##### Dataset extract #####
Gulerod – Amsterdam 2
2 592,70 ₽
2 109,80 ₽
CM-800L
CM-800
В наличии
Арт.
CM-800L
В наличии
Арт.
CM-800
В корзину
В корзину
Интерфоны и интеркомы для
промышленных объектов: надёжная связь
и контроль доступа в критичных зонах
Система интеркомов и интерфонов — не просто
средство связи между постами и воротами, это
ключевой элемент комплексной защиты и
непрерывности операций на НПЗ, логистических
#####
##### Dataset extract #####
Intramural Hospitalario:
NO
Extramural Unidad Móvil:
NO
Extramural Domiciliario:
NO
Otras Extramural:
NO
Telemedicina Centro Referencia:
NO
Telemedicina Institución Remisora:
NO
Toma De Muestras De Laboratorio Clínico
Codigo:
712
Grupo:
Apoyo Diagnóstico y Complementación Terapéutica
#####
[Instructions to follow]:
Of the entries above, transcribe exactly those lines that fall between the line containing "Gulerod – Amsterdam 2" and the line containing "непрерывности операций на НПЗ, логистических", together with those two lines.

[Answer to the problem]:
Gulerod – Amsterdam 2
2 592,70 ₽
2 109,80 ₽
CM-800L
CM-800
В наличии
Арт.
CM-800L
В наличии
Арт.
CM-800
В корзину
В корзину
Интерфоны и интеркомы для
промышленных объектов: надёжная связь
и контроль доступа в критичных зонах
Система интеркомов и интерфонов — не просто
средство связи между постами и воротами, это
ключевой элемент комплексной защиты и
непрерывности операций на НПЗ, логистических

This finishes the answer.